Three habits define defensible Quarto use:

  1. Inline computation, not hardcoded numbers. Every number in the prose comes from the analysis.
  2. Cross-reference everything. Figures, tables, equations, sections. Hand-typing ‘see Figure 3’ produces broken references when figures move.
  3. Use freeze: auto. Expensive analyses cache; cheap ones re-run; correctness preserved.

12.16 Exercises

  1. Convert a short .R script into a .qmd that renders to both HTML and PDF, with one figure caption and one cross-reference.
  2. Add bibliography: references.bib and cite at least one paper. Verify the reference appears in both HTML and PDF outputs.
  3. Parameterise the document to take a data_file parameter from YAML; render three versions from three different CSV files using quarto render --to html -P data_file=foo.csv.
  4. Add execute: freeze: auto and an expensive code chunk. Render twice; confirm the second render is fast.
  5. Replace every hardcoded number in a draft of yours with inline R. Re-render with intentionally different data; confirm everything updates.

12.17 Further reading

  • Quarto documentation at quarto.org, canonical reference.
  • Xie, Dervieux, and Riederer (2020), R Markdown Cookbook, recipes that largely translate to Quarto.
  • Stat 545 Chapter 4 (Jenny Bryan, UBC), excellent applied introduction.

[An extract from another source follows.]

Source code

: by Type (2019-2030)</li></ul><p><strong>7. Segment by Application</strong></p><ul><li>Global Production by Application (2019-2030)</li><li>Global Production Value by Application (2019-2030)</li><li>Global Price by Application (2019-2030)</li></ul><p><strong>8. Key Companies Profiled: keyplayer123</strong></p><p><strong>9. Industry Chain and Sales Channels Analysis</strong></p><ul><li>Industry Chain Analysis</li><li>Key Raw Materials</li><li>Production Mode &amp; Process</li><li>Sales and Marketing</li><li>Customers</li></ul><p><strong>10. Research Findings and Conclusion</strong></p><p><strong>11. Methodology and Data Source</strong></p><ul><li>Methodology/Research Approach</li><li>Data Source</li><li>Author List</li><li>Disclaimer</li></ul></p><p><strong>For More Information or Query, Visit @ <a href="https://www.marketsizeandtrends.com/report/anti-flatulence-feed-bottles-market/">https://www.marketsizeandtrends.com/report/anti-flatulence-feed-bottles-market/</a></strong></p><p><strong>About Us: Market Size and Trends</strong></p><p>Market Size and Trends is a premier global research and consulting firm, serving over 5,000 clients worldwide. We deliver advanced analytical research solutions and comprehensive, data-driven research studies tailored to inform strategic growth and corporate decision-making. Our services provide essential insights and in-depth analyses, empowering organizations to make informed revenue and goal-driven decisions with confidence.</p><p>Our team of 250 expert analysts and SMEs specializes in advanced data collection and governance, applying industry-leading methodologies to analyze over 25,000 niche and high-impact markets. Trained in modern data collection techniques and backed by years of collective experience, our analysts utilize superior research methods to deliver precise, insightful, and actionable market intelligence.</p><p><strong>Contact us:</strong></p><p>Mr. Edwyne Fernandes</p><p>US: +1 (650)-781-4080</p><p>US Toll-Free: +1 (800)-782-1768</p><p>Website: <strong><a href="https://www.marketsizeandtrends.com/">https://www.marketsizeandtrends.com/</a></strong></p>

12.18 Prerequisites answers

  1. Literate programming (coined by Knuth) interleaves code with the prose that explains it, so the same source file is the authoritative record of both the computation and its interpretation. A Quarto .qmd file embodies this by letting you write narrative Markdown and executable R (or Python, Julia) code chunks in one document. The render process produces a human-readable artefact (HTML, PDF, Word) with code, output, and prose interleaved.
  2. quarto render file.qmd produces the default output format declared in the document’s YAML format: key (HTML if no format: is present). To force a format, use quarto render file.qmd --to html (or --to pdf, --to docx).
  3. execute: freeze: auto caches the executed output of each code chunk into _freeze/ on first render. Subsequent renders reuse the cached output if the chunk source is unchanged, avoiding re-running expensive code during every render and making CI deployments fast. Commit _freeze/ to git so collaborators benefit from the cache.